Bernhard Weiss
Bernhard Weiss (1880 - 29 juillet 1951), préfet de police de Berlin, il fut le principal adversaire de Joseph Goebbels.
Issu d'une famille juive parfaitement intégrée dans l’Allemagne du début du XXème siècle, Bernhard Weiss fut avocat de formation.
Avec ses deux frères, il s’engagea dès le début de la guerre 1914-18, accéda au grade de capitaine et obtint la Croix de Fer de 1ère classe (un de ses frères fut tué et l’autre blessé).
En 1918, il fut nommé directeur adjoint de la Kripo, la police criminelle de Berlin.
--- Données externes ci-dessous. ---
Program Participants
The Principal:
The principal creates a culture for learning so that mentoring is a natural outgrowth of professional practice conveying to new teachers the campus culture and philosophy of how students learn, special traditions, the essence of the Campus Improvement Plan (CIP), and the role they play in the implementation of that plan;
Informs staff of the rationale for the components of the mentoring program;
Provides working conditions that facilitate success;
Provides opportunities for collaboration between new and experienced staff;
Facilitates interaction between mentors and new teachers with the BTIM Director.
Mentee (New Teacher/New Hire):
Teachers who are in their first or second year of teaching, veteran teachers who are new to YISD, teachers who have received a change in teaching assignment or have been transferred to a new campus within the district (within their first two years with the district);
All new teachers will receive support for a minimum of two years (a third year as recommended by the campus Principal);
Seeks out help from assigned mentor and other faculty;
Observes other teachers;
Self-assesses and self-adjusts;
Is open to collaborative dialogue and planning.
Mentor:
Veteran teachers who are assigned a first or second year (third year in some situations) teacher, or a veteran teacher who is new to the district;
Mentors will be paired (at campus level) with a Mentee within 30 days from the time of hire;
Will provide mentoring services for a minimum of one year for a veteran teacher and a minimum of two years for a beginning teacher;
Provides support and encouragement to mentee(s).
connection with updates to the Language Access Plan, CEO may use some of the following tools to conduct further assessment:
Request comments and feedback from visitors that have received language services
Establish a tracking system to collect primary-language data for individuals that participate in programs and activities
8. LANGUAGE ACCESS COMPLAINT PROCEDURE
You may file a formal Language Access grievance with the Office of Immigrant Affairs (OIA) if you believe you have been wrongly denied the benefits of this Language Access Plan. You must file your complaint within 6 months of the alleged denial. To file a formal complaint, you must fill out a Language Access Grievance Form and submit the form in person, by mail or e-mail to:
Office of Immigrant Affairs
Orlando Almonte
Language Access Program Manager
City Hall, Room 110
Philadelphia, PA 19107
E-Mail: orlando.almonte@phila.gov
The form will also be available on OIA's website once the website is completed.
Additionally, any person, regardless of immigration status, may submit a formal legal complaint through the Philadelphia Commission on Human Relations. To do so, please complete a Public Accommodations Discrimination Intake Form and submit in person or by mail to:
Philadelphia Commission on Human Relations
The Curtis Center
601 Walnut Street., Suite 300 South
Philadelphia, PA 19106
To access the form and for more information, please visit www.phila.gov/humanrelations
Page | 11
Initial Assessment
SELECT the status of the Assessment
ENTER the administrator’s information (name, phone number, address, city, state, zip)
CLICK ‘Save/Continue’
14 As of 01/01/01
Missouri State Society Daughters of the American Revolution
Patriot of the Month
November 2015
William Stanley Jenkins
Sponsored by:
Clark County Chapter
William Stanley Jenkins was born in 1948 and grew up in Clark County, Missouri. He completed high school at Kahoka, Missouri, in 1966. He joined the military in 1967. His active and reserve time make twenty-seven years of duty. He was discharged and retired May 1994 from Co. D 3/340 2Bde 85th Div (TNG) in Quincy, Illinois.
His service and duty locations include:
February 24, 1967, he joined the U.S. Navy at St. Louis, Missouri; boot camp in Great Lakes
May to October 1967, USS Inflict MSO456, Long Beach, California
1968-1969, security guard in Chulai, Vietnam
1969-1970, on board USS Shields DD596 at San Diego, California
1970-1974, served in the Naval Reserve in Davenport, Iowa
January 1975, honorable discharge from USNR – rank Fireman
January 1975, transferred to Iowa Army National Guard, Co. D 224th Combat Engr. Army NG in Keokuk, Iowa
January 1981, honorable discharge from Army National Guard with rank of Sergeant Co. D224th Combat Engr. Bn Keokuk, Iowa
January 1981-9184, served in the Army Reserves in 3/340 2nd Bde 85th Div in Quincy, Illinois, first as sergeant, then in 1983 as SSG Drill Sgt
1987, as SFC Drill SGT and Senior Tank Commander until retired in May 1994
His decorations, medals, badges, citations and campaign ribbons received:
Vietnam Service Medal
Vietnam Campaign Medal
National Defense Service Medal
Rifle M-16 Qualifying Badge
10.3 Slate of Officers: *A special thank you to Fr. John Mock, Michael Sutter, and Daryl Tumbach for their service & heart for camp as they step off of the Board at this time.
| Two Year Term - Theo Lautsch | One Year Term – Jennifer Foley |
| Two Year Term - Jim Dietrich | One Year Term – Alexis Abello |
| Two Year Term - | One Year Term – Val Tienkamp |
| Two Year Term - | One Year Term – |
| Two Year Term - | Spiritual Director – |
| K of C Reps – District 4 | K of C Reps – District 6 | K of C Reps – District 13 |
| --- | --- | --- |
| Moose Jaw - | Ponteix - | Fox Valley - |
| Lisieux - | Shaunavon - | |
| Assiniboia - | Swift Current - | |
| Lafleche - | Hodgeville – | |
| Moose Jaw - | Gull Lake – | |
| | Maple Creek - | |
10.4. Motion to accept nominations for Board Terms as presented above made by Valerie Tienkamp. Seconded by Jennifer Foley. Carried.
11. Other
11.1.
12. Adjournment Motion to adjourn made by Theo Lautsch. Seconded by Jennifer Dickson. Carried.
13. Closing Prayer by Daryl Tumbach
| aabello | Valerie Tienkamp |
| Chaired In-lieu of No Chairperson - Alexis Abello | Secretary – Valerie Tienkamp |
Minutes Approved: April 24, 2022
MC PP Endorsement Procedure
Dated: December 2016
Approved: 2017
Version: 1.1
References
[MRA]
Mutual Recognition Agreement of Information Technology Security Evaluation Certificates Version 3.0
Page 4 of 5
Sa mission : rétablir l’ordre dans une capitale allemande en proie, comme le reste du pays, à de sanglantes émeutes.
L’Allemagne avait perdu la guerre, le Kaiser était parti en exil, les nationalistes et les communistes tentaient de s’emparer du pouvoir par les armes en renversant le fragile régime parlementaire connu comme la « République de Weimar. ». Et bien sûr, la pègre avait alors le champ libre.
Bernhard Weiss - premier Juif non converti à accéder à un poste aussi élevé- fit merveille dans ses nouvelles fonctions et grimpa vite dans sa hiérarchie. Après avoir dirigé la Police politique, il devint chef de l’ensemble des polices de la capitale. Il fit, dès le début, souffler un vent de modernité dans la lutte contre le crime. Il introduisit les dernières avancées de la science, microscope, analyses de sang, détecteurs de mensonges, etc. Et, en quelques années, il transforma la Kripo en un instrument aussi efficace que la très renommée Scotland Yard britannique. Mais son rôle ne se limitait pas, et de loin, à traquer les criminels et Bernhard Weiss fut un des rares hauts fonctionnaires à défendre avec loyauté la République.
Ainsi, lorsqu’en 1926, le NSDAP décida de s’implanter à Berlin, il entra en conflit avec Joseph Goebbels.
Jusqu’alors, en effet, le mouvement d’Adolf Hitler était surtout actif en Bavière, dans le sud du pays. Mais l’essentiel du pouvoir se trouvait dans la capitale, en Prusse, là où le parti ne comptait alors que quelques centaines de membres. L'implantation à Berlin est donc un rude défi, de l’aveu de Goebbels pour qui, en dehors de Moscou, « Berlin est la ville la plus rouge d’Europe ». Sociaux-démocrates et communistes n’y ont-ils pas obtenu plus de 52% des voix lors des élections municipales de 1925 ? Quoi qu’il en soit, Goebbels arrive avec la volonté de semer la violence dans la capitale en lançant les Sturm Abteilung contre les communistes. Avantages : casser du Rouge, faire de la publicité à son parti et montrer la faiblesse du pouvoir.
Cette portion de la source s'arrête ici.